**DIRECTIONS FOR THIS TASK:** Whichever lines of the material contain "textbf", copy each of them.

**DATA PROVIDED:**
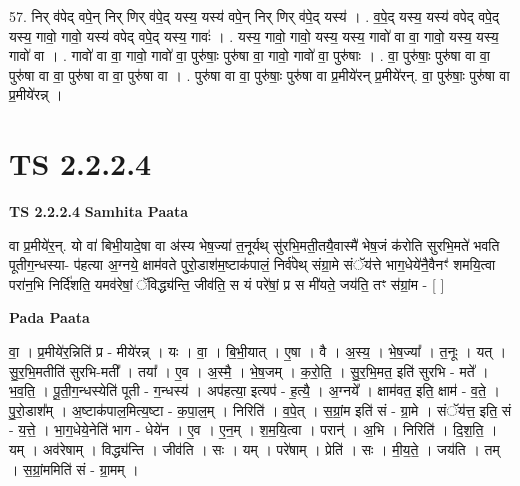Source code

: \documentclass[17pt]{extarticle}
\begin{document}
57. निर् व॑पेद् वपे॒न् निर् णिर् व॑पे॒द् यस्य॒ यस्य॑ वपे॒न् निर् णिर् व॑पे॒द् यस्य॑ । . व॒पे॒द् यस्य॒ यस्य॑ वपेद् वपे॒द् यस्य॒ गावो॒ गावो॒ यस्य॑ वपेद् वपे॒द् यस्य॒ गावः॑ । . यस्य॒ गावो॒ गावो॒ यस्य॒ यस्य॒ गावो॑ वा वा॒ गावो॒ यस्य॒ यस्य॒ गावो॑ वा । . गावो॑ वा वा॒ गावो॒ गावो॑ वा॒ पुरु॑षाः॒ पुरु॑षा वा॒ गावो॒ गावो॑ वा॒ पुरु॑षाः । . वा॒ पुरु॑षाः॒ पुरु॑षा वा वा॒ पुरु॑षा वा वा॒ पुरु॑षा वा वा॒ पुरु॑षा वा । . पुरु॑षा वा वा॒ पुरु॑षाः॒ पुरु॑षा वा प्र॒मीये॑रन् प्र॒मीये॑रन्. वा॒ पुरु॑षाः॒ पुरु॑षा वा प्र॒मीये॑रन्न् । \newline
\pagebreak
{}
\section*{ TS 2.2.2.4 }

\textbf{TS 2.2.2.4 } \newline
\textbf{Samhita Paata} \newline

वा प्र॒मीये॑र॒न्. यो वा॑ बिभी॒यादे॒षा वा अ॑स्य भेष॒ज्या॑ त॒नूर्यथ् सु॑रभि॒मती॒तयै॒वास्मै॑ भेष॒जं क॑रोति सुरभि॒मते॑ भवति पूतीग॒न्धस्या- प॑हत्या अ॒ग्नये॒ क्षाम॑वते पुरो॒डाश॑म॒ष्टाक॑पालं॒ निर्व॑पेथ् संग्रा॒मे संॅय॑त्ते भाग॒धेये॑नै॒वैनꣳ॑ शमयि॒त्वा परा॑न॒भि निर्दि॑शति॒ यमव॑रेषां॒ ॅविद्ध्य॑न्ति॒ जीव॑ति॒ स यं परे॑षां॒ प्र स मी॑यते॒ जय॑ति॒ तꣳ स॑ग्रां॒म - [  ] \newline

\textbf{Pada Paata} \newline

वा॒ । प्र॒मीये॑र॒न्निति॑ प्र - मीये॑रन्न् । यः । वा॒ । बि॒भी॒यात् । ए॒षा । वै । अ॒स्य॒ । भे॒ष॒ज्या᳚ । त॒नूः । यत् । सु॒र॒भि॒मतीति॑ सुरभि-मती᳚ । तया᳚ । ए॒व । अ॒स्मै॒ । भे॒ष॒जम् । क॒रो॒ति॒ । सु॒र॒भि॒मत॒ इति॑ सुरभि - मते᳚ । भ॒व॒ति॒ । पू॒ती॒ग॒न्धस्येति॑ पूती - ग॒न्धस्य॑ । अप॑हत्या॒ इत्यप॑ - ह॒त्यै॒ । अ॒ग्नये᳚ । क्षाम॑वत॒ इति॒ क्षाम॑ - व॒ते॒ । पु॒रो॒डाश᳚म् । अ॒ष्टाक॑पाल॒मित्य॒ष्टा - क॒पा॒ल॒म् । निरिति॑ । व॒पे॒त् । स॒ग्रां॒म इति॑ सं - ग्रा॒मे । संॅय॑त्त॒ इति॒ सं - य॒त्ते॒ । भा॒ग॒धेये॒नेति॑ भाग - धेये॑न । ए॒व । ए॒न॒म् । श॒म॒यि॒त्वा । परान्॑ । अ॒भि । निरिति॑ । दि॒श॒ति॒ । यम् । अव॑रेषाम् । विद्ध्य॑न्ति । जीव॑ति । सः । यम् । परे॑षाम् । प्रेति॑ । सः । मी॒य॒ते॒ । जय॑ति । तम् । स॒ग्रां॒ममिति॑ सं - ग्रा॒मम् ।  \newline
\end{document}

**EXERCISE SOLUTION:**
\textbf{TS 2.2.2.4 } \newline
\textbf{Samhita Paata} \newline
\textbf{Pada Paata} \newline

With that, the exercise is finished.